Young cricketers could face difficulties with the BCCI's CMO resigning before the Vijay Merchant Trophy  •  Anthony Devlin/PA Photos

Age fudging could potentially rear its ugly head during the forthcoming Vijay Merchant Trophy with the BCCI's medical expert, who verifies players' age eligibility, stepping down nearly a month before the tournament.
ESPNcricinfo has learned that Dr. Abhijit Salvi, BCCI's chief medical officer, has resigned. Salvi moved out after the New Zealand Test series which finished on December 7 in Mumbai. He is believed to have stepped down for personal reasons. The BCCI is yet to make Salvi's exit public. The board has also not given any indication if it intends to advertise for his replacement.
The timing of Salvi's departure is significant, considering the BCCI is scheduled to conduct the Under-16 national championships, otherwise known as the Vijay Merchant Trophy, from January 9, 2022. There are 36 teams with matches spread across the country. What has this got to do with Salvi?
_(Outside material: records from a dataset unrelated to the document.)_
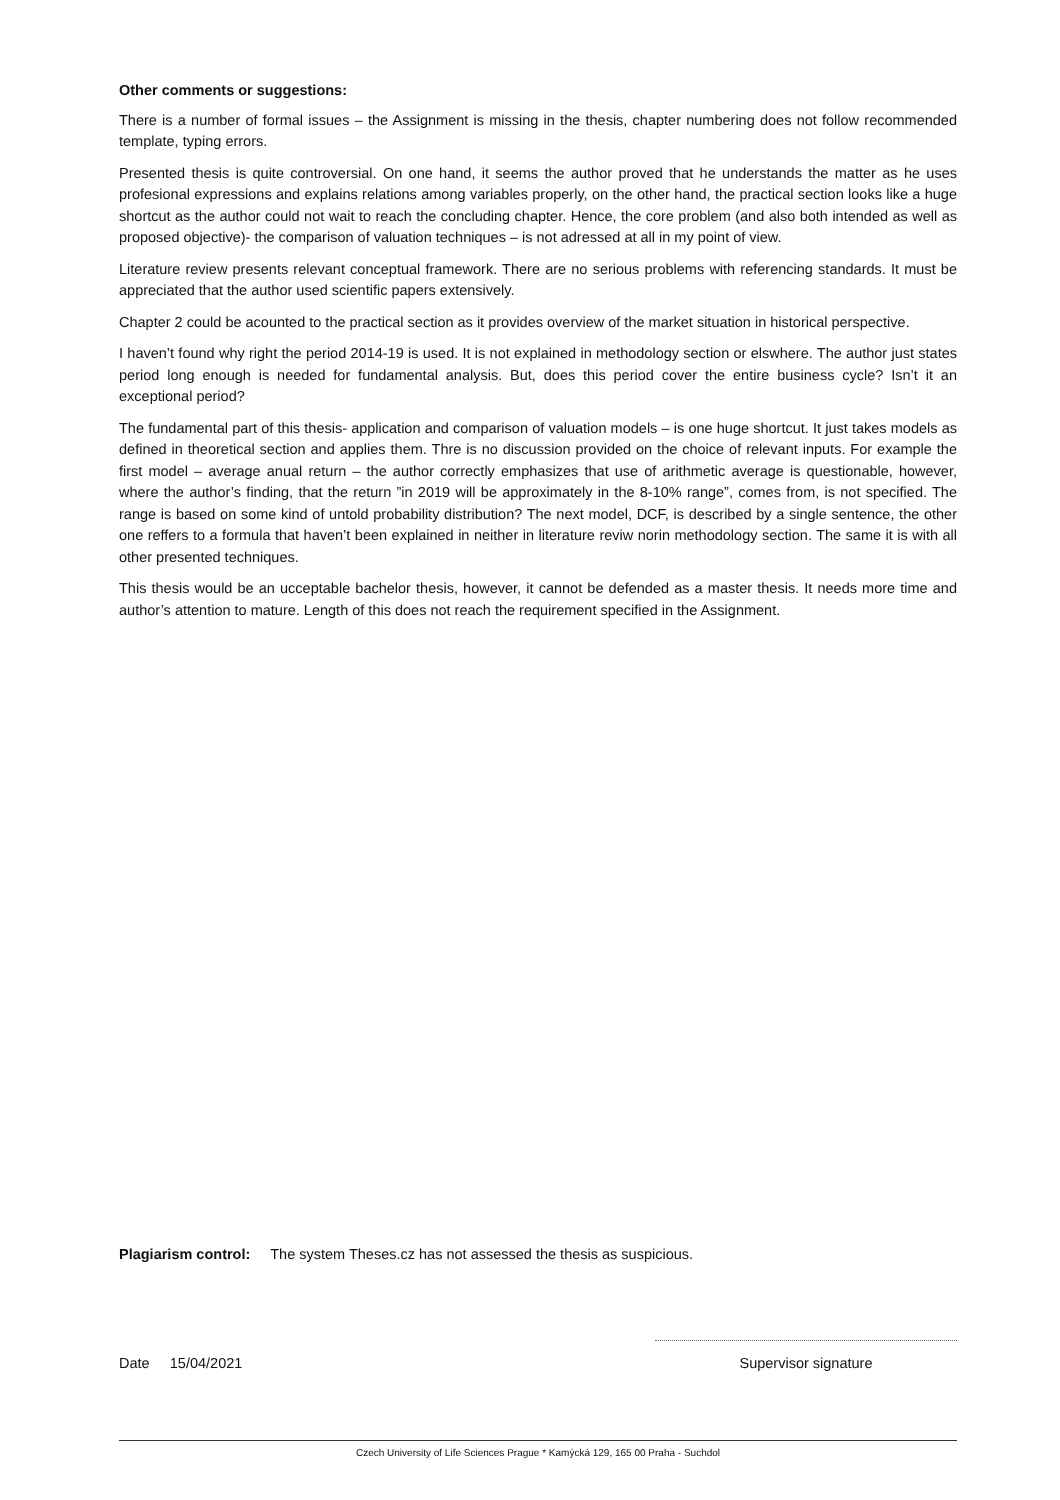Other comments or suggestions:
There is a number of formal issues – the Assignment is missing in the thesis, chapter numbering does not follow recommended template, typing errors.
Presented thesis is quite controversial. On one hand, it seems the author proved that he understands the matter as he uses profesional expressions and explains relations among variables properly, on the other hand, the practical section looks like a huge shortcut as the author could not wait to reach the concluding chapter. Hence, the core problem (and also both intended as well as proposed objective)- the comparison of valuation techniques – is not adressed at all in my point of view.
Literature review presents relevant conceptual framework. There are no serious problems with referencing standards. It must be appreciated that the author used scientific papers extensively.
Chapter 2 could be acounted to the practical section as it provides overview of the market situation in historical perspective.
I haven’t found why right the period 2014-19 is used. It is not explained in methodology section or elswhere. The author just states period long enough is needed for fundamental analysis. But, does this period cover the entire business cycle? Isn’t it an exceptional period?
The fundamental part of this thesis- application and comparison of valuation models – is one huge shortcut. It just takes models as defined in theoretical section and applies them. Thre is no discussion provided on the choice of relevant inputs. For example the first model – average anual return – the author correctly emphasizes that use of arithmetic average is questionable, however, where the author’s finding, that the return ”in 2019 will be approximately in the 8-10% range”, comes from, is not specified. The range is based on some kind of untold probability distribution? The next model, DCF, is described by a single sentence, the other one reffers to a formula that haven’t been explained in neither in literature reviw norin methodology section. The same it is with all other presented techniques.
This thesis would be an ucceptable bachelor thesis, however, it cannot be defended as a master thesis. It needs more time and author’s attention to mature. Length of this does not reach the requirement specified in the Assignment.
Plagiarism control: The system Theses.cz has not assessed the thesis as suspicious.
Date 15/04/2021
Supervisor signature
Czech University of Life Sciences Prague * Kamýcká 129, 165 00 Praha - Suchdol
He was in charge of the age verification process, put in place by BCCI to uproot age-fraud, a malaise that former Indian captain and current men's head coach Rahul Dravid said was "toxic" and equivalent to "fixing".
Normally, Salvi would have been busy now conducting the bone density test, otherwise known as the Tanner Whitehouse 3 method, used to determine the age of the player based on the growth of the bones in the wrist. The TW3 method is used only at Under-16 level by BCCI. The board's age-verification team's main responsibility is to tally the TW3 rating along with date of birth proof documents before submitting the final eligibility report for each player. As CMO, Salvi was the authorising head for the eligibility report.
One key potential danger of there being no medical expert interpreting and validating the eligibility process is genuine players could get disqualified for the Under-16 tournament, which could further endanger their participation in BCCI's Under-19 tournaments in the future.
Salvi, who joined the BCCI in 2012, was the one-person medical arm of the board - leading the medical and anti-doping wings. Recently, Salvi was also the CMO at the men's T20 World Cup in the UAE and Oman.
The development, though, will not have an impact on the India's tour of South Africa. While he travelled as the team doctor on India's trips to Australia in 2020-21 and then to Sri Lanka, Salvi was never meant to travel to South Africa. It is learned that the BCCI has appointed Charles Minz as the team doctor for the South Africa trip.
During the pandemic, Salvi's responsibilities stacked up massively as he had to prepare the biosafety norms for all cricket played in India, including the last two editions of the IPL. His biggest challenge came during the first half of IPL 2021, which had to be halted at the halfway stage after Covid-19 cases in the tournament bubble grew quickly.
When it came to anti-doping, the BCCI had a 24X7 helpline, which essentially was Salvi. The BCCI adopted the WADA code only in 2009 and testing in domestic cricket started in 2012 when Salvi teamed up with Vece Paes, father of the former Indian tennis player Leander. Vece Paes was then the BCCI's medical head and anti-doping manager. The pair worked hard to create an anti-doping education programme and conducted workshops in the off-season, visiting different states. It was Salvi who travelled across the country to both educate players, and emphasise on the importance of anti-doping.